#### [WORK REQUIRED]
Retype every one of the entries below line for line, leaving each word and number unchanged.

#### [GIVEN DATA]
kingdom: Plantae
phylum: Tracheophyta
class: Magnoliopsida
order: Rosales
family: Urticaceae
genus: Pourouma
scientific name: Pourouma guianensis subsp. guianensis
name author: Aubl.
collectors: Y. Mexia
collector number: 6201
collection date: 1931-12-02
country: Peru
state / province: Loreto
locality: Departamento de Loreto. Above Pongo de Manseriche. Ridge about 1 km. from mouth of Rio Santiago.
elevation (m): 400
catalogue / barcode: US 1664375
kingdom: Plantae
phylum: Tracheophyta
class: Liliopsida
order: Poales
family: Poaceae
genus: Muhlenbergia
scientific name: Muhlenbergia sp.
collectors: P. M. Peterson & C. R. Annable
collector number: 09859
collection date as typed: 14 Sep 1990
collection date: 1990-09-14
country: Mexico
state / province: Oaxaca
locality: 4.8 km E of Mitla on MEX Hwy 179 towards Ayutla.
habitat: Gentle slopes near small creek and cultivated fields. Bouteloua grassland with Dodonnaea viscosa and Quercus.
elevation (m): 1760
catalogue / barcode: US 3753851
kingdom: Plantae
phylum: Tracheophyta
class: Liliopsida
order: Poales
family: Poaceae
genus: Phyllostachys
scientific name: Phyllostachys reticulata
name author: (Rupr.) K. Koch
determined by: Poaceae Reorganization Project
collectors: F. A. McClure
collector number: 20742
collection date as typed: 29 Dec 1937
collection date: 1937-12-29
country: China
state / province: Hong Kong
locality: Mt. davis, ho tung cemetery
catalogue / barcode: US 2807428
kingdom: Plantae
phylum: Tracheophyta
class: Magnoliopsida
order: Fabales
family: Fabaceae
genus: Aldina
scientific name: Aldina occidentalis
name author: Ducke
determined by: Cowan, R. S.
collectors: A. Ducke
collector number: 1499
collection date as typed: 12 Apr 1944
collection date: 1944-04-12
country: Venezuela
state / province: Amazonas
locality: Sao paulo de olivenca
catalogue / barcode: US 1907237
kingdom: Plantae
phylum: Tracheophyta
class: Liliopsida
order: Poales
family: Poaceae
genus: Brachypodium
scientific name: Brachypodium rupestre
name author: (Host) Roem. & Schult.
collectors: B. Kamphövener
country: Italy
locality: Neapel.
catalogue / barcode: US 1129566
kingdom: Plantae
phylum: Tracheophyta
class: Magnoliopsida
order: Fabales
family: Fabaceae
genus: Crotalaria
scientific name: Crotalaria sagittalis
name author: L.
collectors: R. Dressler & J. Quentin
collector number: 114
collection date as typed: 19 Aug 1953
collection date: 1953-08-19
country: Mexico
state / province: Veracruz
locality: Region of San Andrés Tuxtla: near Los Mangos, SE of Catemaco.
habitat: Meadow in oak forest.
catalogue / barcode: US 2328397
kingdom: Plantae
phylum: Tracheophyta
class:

#### [RESPONSE BELOW]
kingdom: Plantae
phylum: Tracheophyta
class: Magnoliopsida
order: Rosales
family: Urticaceae
genus: Pourouma
scientific name: Pourouma guianensis subsp. guianensis
name author: Aubl.
collectors: Y. Mexia
collector number: 6201
collection date: 1931-12-02
country: Peru
state / province: Loreto
locality: Departamento de Loreto. Above Pongo de Manseriche. Ridge about 1 km. from mouth of Rio Santiago.
elevation (m): 400
catalogue / barcode: US 1664375
kingdom: Plantae
phylum: Tracheophyta
class: Liliopsida
order: Poales
family: Poaceae
genus: Muhlenbergia
scientific name: Muhlenbergia sp.
collectors: P. M. Peterson & C. R. Annable
collector number: 09859
collection date as typed: 14 Sep 1990
collection date: 1990-09-14
country: Mexico
state / province: Oaxaca
locality: 4.8 km E of Mitla on MEX Hwy 179 towards Ayutla.
habitat: Gentle slopes near small creek and cultivated fields. Bouteloua grassland with Dodonnaea viscosa and Quercus.
elevation (m): 1760
catalogue / barcode: US 3753851
kingdom: Plantae
phylum: Tracheophyta
class: Liliopsida
order: Poales
family: Poaceae
genus: Phyllostachys
scientific name: Phyllostachys reticulata
name author: (Rupr.) K. Koch
determined by: Poaceae Reorganization Project
collectors: F. A. McClure
collector number: 20742
collection date as typed: 29 Dec 1937
collection date: 1937-12-29
country: China
state / province: Hong Kong
locality: Mt. davis, ho tung cemetery
catalogue / barcode: US 2807428
kingdom: Plantae
phylum: Tracheophyta
class: Magnoliopsida
order: Fabales
family: Fabaceae
genus: Aldina
scientific name: Aldina occidentalis
name author: Ducke
determined by: Cowan, R. S.
collectors: A. Ducke
collector number: 1499
collection date as typed: 12 Apr 1944
collection date: 1944-04-12
country: Venezuela
state / province: Amazonas
locality: Sao paulo de olivenca
catalogue / barcode: US 1907237
kingdom: Plantae
phylum: Tracheophyta
class: Liliopsida
order: Poales
family: Poaceae
genus: Brachypodium
scientific name: Brachypodium rupestre
name author: (Host) Roem. & Schult.
collectors: B. Kamphövener
country: Italy
locality: Neapel.
catalogue / barcode: US 1129566
kingdom: Plantae
phylum: Tracheophyta
class: Magnoliopsida
order: Fabales
family: Fabaceae
genus: Crotalaria
scientific name: Crotalaria sagittalis
name author: L.
collectors: R. Dressler & J. Quentin
collector number: 114
collection date as typed: 19 Aug 1953
collection date: 1953-08-19
country: Mexico
state / province: Veracruz
locality: Region of San Andrés Tuxtla: near Los Mangos, SE of Catemaco.
habitat: Meadow in oak forest.
catalogue / barcode: US 2328397
kingdom: Plantae
phylum: Tracheophyta
class:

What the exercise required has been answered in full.